### Selected excerpt

**Given**

1 + 3 + 5 + 7 + ⋯ + (2n-1) = n^{2} ∀ n ∈ N

**Proof**

We will prove the statement by mathematical induction.

**STEP 1**

In this step, we check if the statement is true for n = 1.

LHS = 1 + 3 + 5 + 7 + ⋯ + (2n-1) = 1

RHS = n^{2} = 1^{2} = 1

The statement is true for n = 1.

**STEP 2**

Let the statement be true for n = k ∀ k ∈ N.

1 + 3 + 5 + 7 + ⋯ + ( 2k – 1 ) = k^{2}

Now, we need to check if the statement is true for n = k + 1 given that it is true for n = k.

We need to prove,

1 + 3 + 5 + 7 + ⋯ + ( 2( k + 1 ) – 1 ) = (k+1)^{2}

Starting from LHS,

LHS = 1 + 3 + 5 + 7 + ⋯ + ( 2( k + 1 ) – 1 )

LHS = 1 + 3 + 5 + 7 + ⋯ + ( 2k – 1 ) + ( 2( k + 1 ) – 1 )

LHS = ( 1 + 3 + 5 + 7 + ⋯ + ( 2k – 1 ) ) + ( 2( k + 1 ) – 1 )

Substituting k^{2} in the above equation

LHS = k^{2} + ( 2( k + 1 ) – 1 )

LHS = k^{2} + 2k + 1

LHS = ( k + 1 )^{2}

LHS = RHS

We can say that the given statement is true for n = k + 1 whenever it is true for n = k ∀ k ∈ N. Therefore, by the principle of mathematical induction the given statement is true ∀ n ∈ N.

Hence Proved.

### Data lines
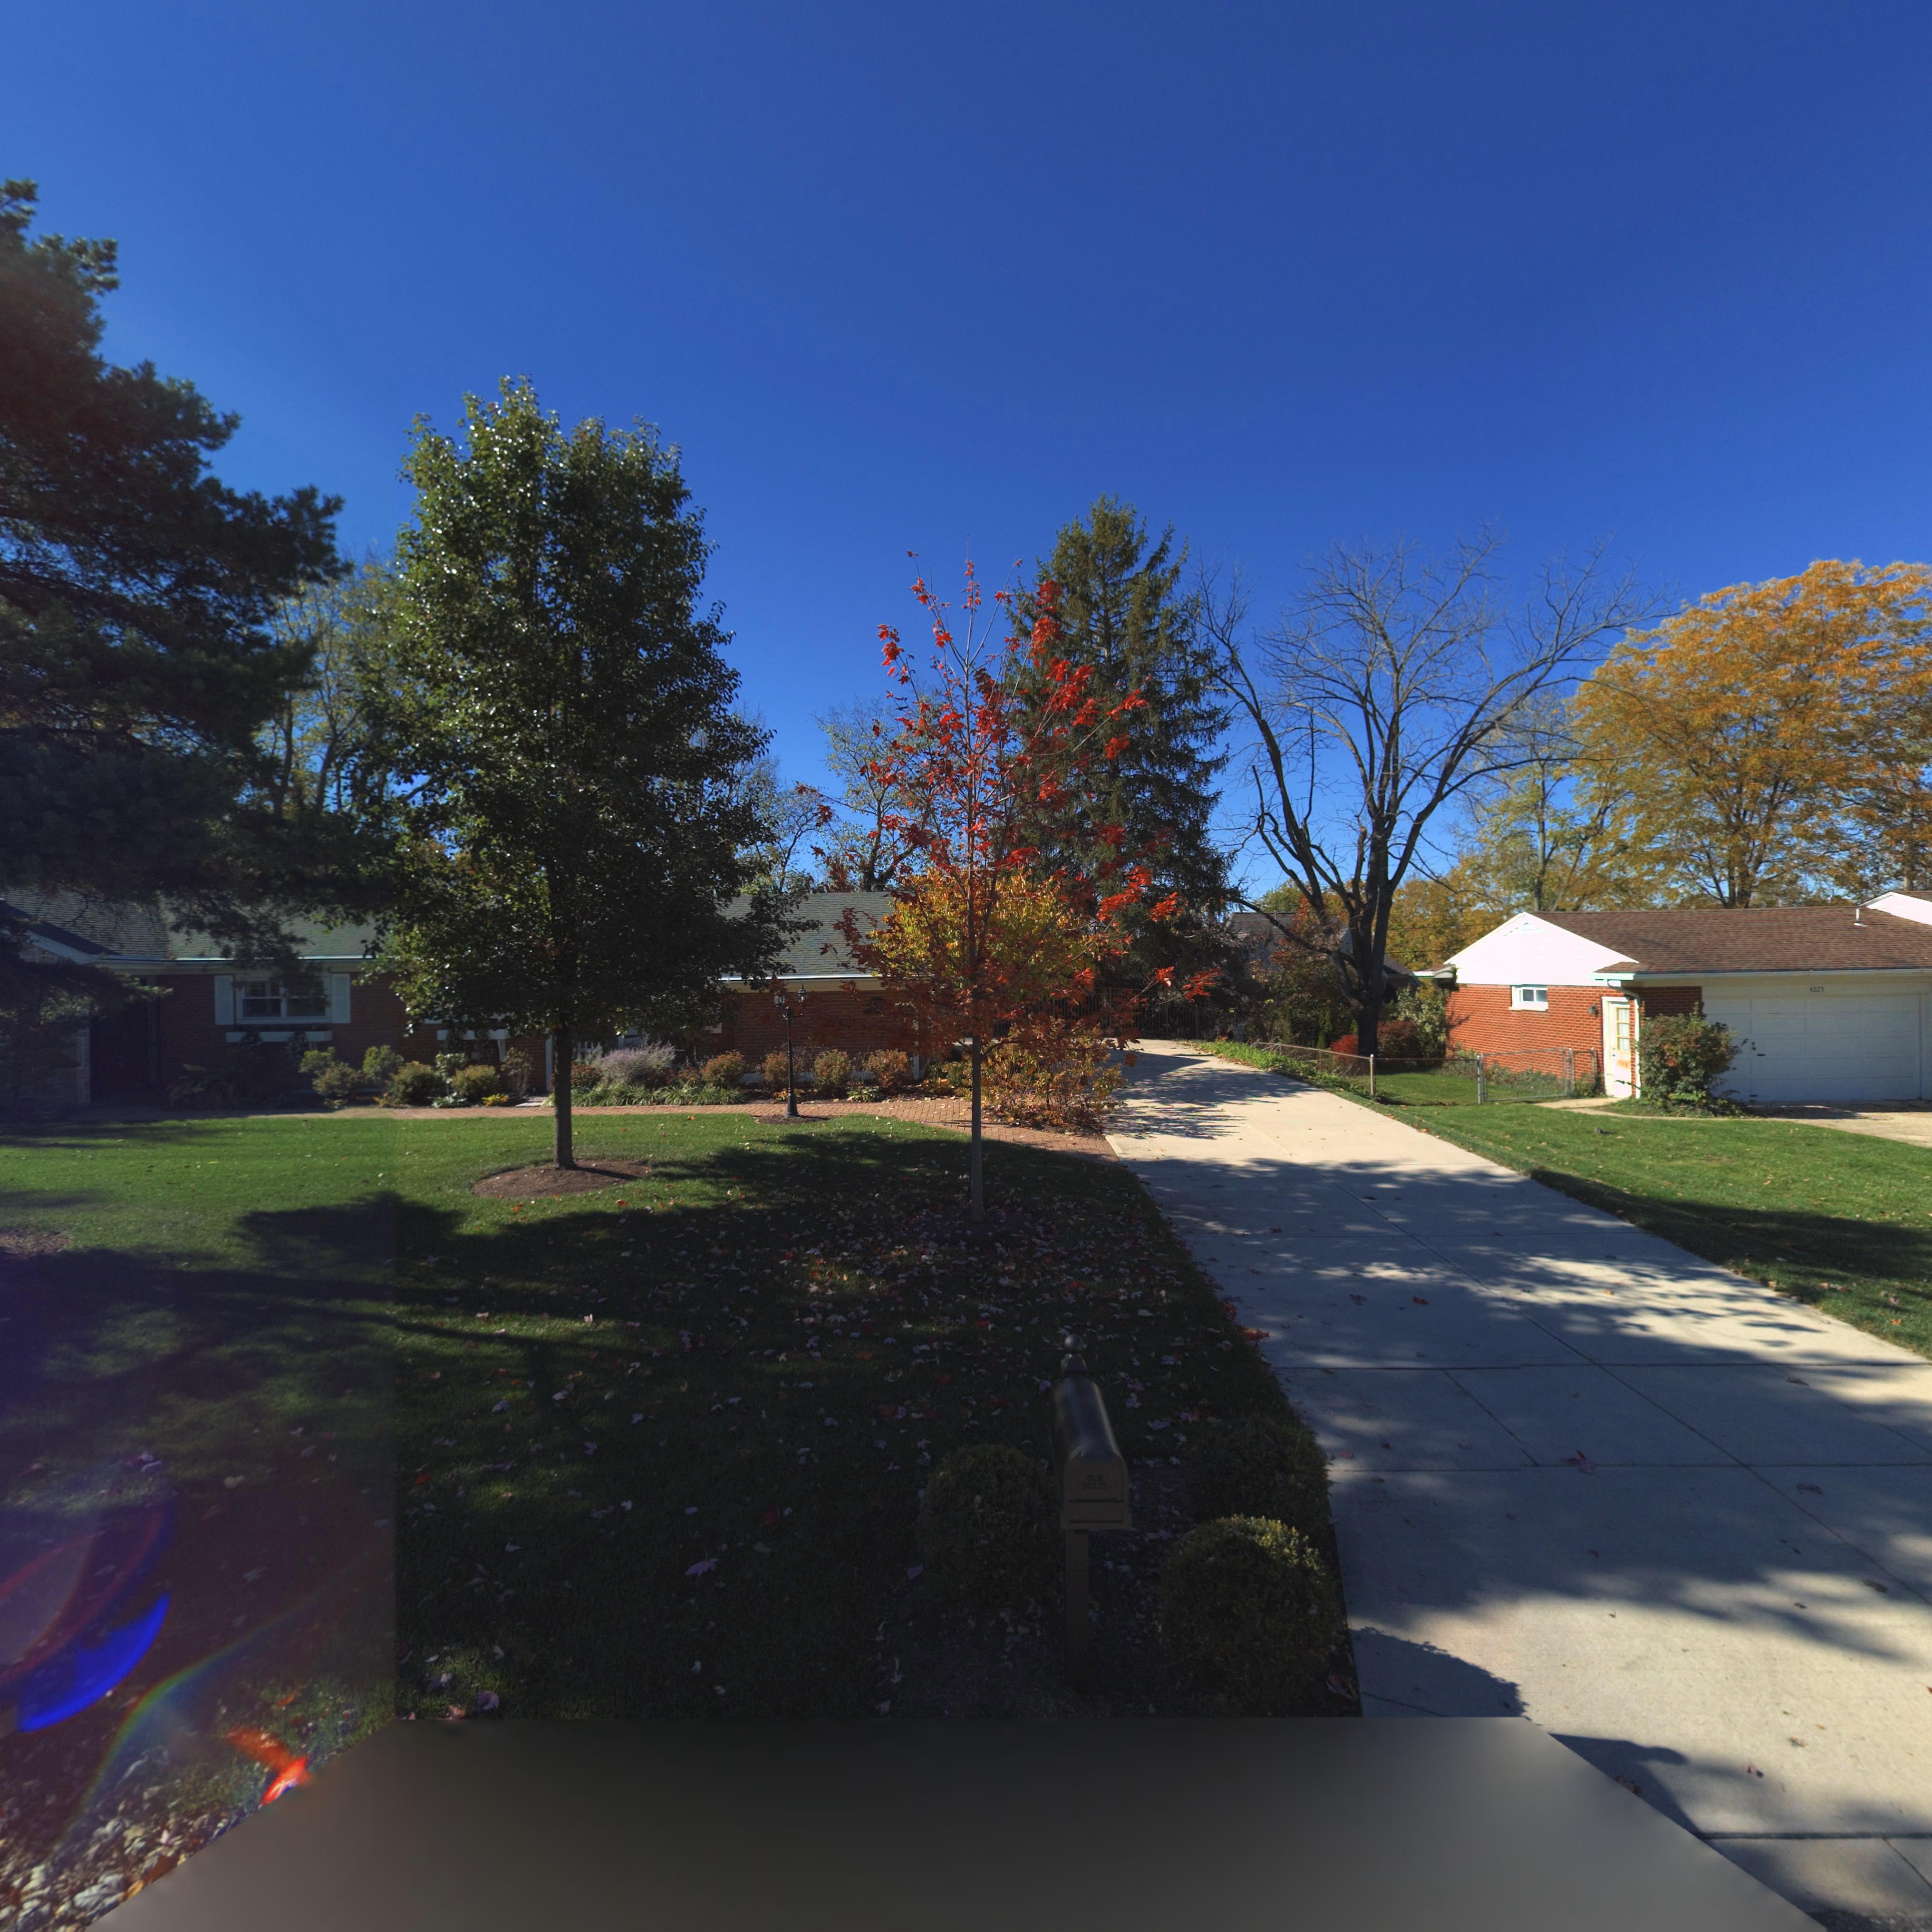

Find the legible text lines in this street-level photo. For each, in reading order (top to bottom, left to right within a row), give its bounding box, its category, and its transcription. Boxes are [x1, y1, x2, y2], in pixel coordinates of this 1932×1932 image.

[1808, 985, 1825, 992] StreetNumber: 4225
[869, 999, 884, 1006] StreetNumber: 4233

### Task instructions
• A. In the odd-number sum proof, which value of n does STEP 1 check?
• B. Print the odd-number sum proof from "LHS = ( k + 1" to "Hence Proved.".

### Results of the tasks
• A. n = 1

• B.
LHS = ( k + 1 )^{2}

LHS = RHS

We can say that the given statement is true for n = k + 1 whenever it is true for n = k ∀ k ∈ N. Therefore, by the principle of mathematical induction the given statement is true ∀ n ∈ N.

Hence Proved.